I may want the full game schedule at some point, but that’s a bigger challenge than I need to get into right now.

I ended up deciding that I need two collections within my database:

Users: this will store the registration information for each player in the league and be used for logging into the website
Seasons: Here I will embed all of the data for each season of play and have a document for 2016, 2017, etc. Within each year I’ll embed the league player’s picks and then a document for each of the APIs above that has 17 embeds – one for each week of the NFL season. One of my goals is that player can go back to 2016 and look at their progress for each week and see their point total versus the rest of the league. Getting ahead of myself, this will not be available in MLBPool2 (if and when I ever build that) as that will only be a real time look at your score and then show the final year results.

So it may look something like this, with two collections: Users and Seasons:

nflpooldatabase

–Users (embed a document for each player in the league in this collection)
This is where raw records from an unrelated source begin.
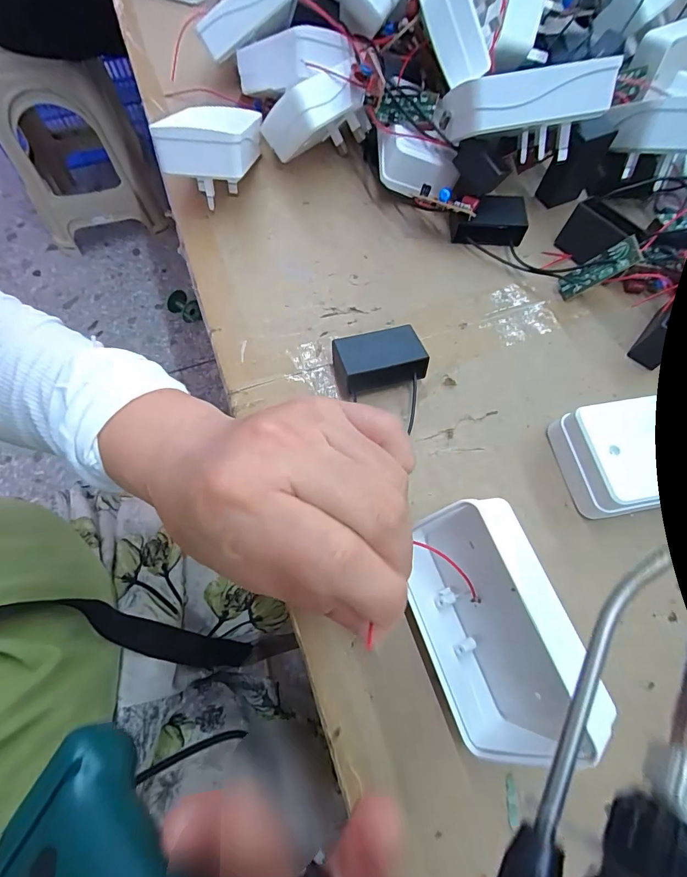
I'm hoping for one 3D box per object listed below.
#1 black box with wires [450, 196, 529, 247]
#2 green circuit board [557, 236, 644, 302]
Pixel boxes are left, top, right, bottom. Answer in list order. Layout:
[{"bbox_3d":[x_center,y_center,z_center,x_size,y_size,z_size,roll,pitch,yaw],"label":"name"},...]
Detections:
[{"bbox_3d":[0.099,-0.152,0.278,0.050,0.021,0.026,2,67,0],"label":"black box with wires"},{"bbox_3d":[0.156,-0.103,0.247,0.004,0.046,0.014,-31,92,-37],"label":"green circuit board"}]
–Seasons (Example: “2016” – and then embed the following in the 2016 document:)

2016
- player-picks
  - 1 document for each player’s picks
- Week 1 through 17 (17 documents total) with the NFL stats for that week embedded here:
  - AFC East
  - 11 more documents for division picks like AFC East above
  - 6 documents for individual leaders
  - Tiebreaker
  - Documents for Points For, Wildcard, etc.
2017
- player-picks
- Weeks 1-17 (One document per week)
  - NFL stats with all the embedded documents above

Now it was time to re-build the functions to go get the data from the MySportsFeeds API. I had this working in the last iteration of the app when I was using SQLite, but I’ve never used MongoDB before. Over my lunch hour, I successfully prototyped taking one query and putting it into my MongoDB running locally.
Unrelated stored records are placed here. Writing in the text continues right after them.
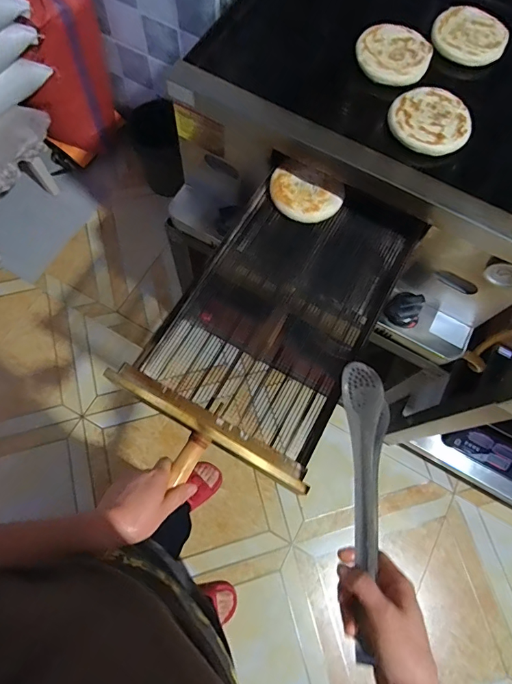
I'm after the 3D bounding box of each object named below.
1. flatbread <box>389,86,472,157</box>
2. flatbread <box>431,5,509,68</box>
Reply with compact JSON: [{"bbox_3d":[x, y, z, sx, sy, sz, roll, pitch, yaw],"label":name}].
[{"bbox_3d":[0.278,-0.353,0.656,0.124,0.015,0.125,1,71,-3],"label":"flatbread"},{"bbox_3d":[0.377,-0.540,0.728,0.123,0.019,0.123,1,74,-2],"label":"flatbread"}]

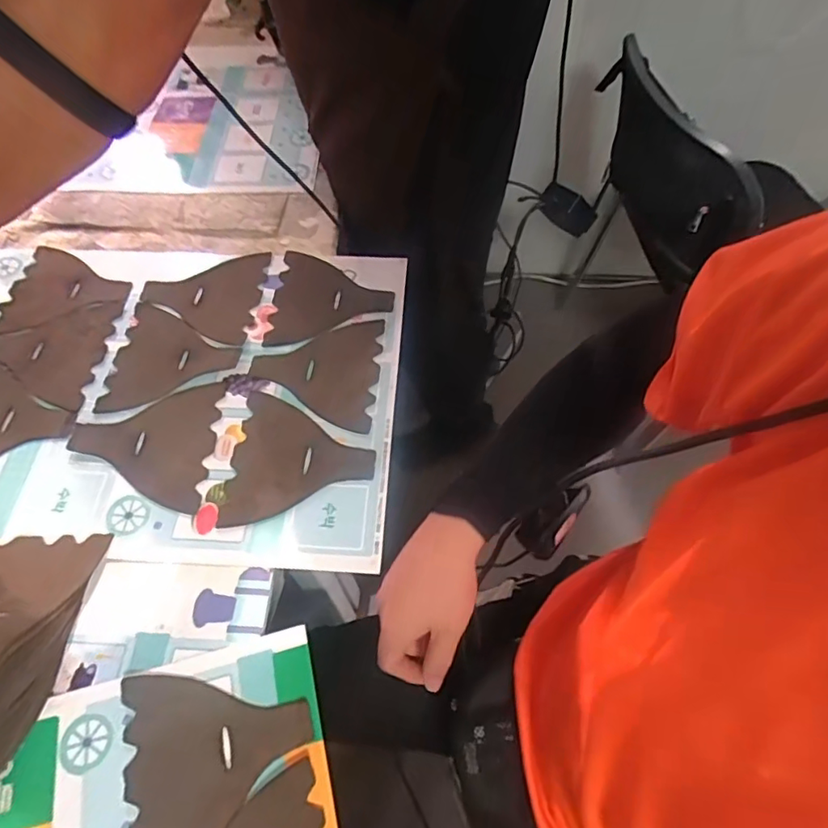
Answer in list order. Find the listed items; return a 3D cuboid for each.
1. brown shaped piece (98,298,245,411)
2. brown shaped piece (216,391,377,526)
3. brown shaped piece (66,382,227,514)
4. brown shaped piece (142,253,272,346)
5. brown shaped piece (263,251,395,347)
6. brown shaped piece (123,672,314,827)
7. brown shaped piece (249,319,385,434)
[{"bbox_3d":[-0.270,-0.064,0.632,0.135,0.008,0.142,3,59,3],"label":"brown shaped piece"},{"bbox_3d":[-0.112,0.045,0.561,0.141,0.004,0.142,4,59,3],"label":"brown shaped piece"},{"bbox_3d":[-0.276,0.027,0.573,0.141,0.007,0.141,4,58,1],"label":"brown shaped piece"},{"bbox_3d":[-0.259,-0.146,0.680,0.141,0.004,0.144,3,59,3],"label":"brown shaped piece"},{"bbox_3d":[-0.098,-0.138,0.671,0.140,0.008,0.140,3,59,3],"label":"brown shaped piece"},{"bbox_3d":[-0.152,0.262,0.431,0.141,0.004,0.139,-14,59,-7],"label":"brown shaped piece"},{"bbox_3d":[-0.108,-0.048,0.612,0.138,0.008,0.138,3,59,3],"label":"brown shaped piece"}]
Eureka moment: Spending the lunch hour successfully prototyping importing data from an API over the internet to a local MongoDB using Python

— Paul Cutler (@prcutler) July 19, 2017

The feeling of euphoria in successfully using MongoDB was huge.

Last night after work, I took the next step. Keeping in mind the size limitation of MongoDB, I could take steps to filter the API calls, especially for cumulative stats. I only need a few key stats for a subset of all players in the NFL. For example, I just need passing yards for quarterbacks. The MySportsFeeds API provides a ton of stats for every player – such as fumbles, passes over 20 yards, QB Rating, completions, and defensive stats (even though they’re an offensive player).

Thankfully, Brad Barkhouse of MySportsFeeds is always available in the MSF Slack channel. I couldn’t figure out how to build a filter for just certain positions and a specific stat. (It turns out it’s just an & sign). So if I just want sacks for defensive players, it looks like this:

https://api.mysportsfeeds.com/v1.1/pull/nfl/2016-2017-regular/cumulative_player_stats.json?position=LB,SS,DT,DE,CB,FS,SS&playerstats=Sacks

So my task for the weekend is to figure out if I want to just embed a document for each individual category or one document with all of the cumulative stats and then just build queries for each category I care about (sacks, interceptions, passing yards, etc.)

I probably should just focus on the next phase of the Python for Entrepreneurs training though, and get the user login and authentication built and then go through the Albums part of the training, which I’ll mimic for the the league players to submit their picks. I’m running out of time as I really have only a few weeks before I need the player picks to be submitted before the start of the season.

Prioritizing is fun. But I’m so happy with some of the breakthroughs and progress and not trying to think of all the challenges ahead and just take it one step at a time.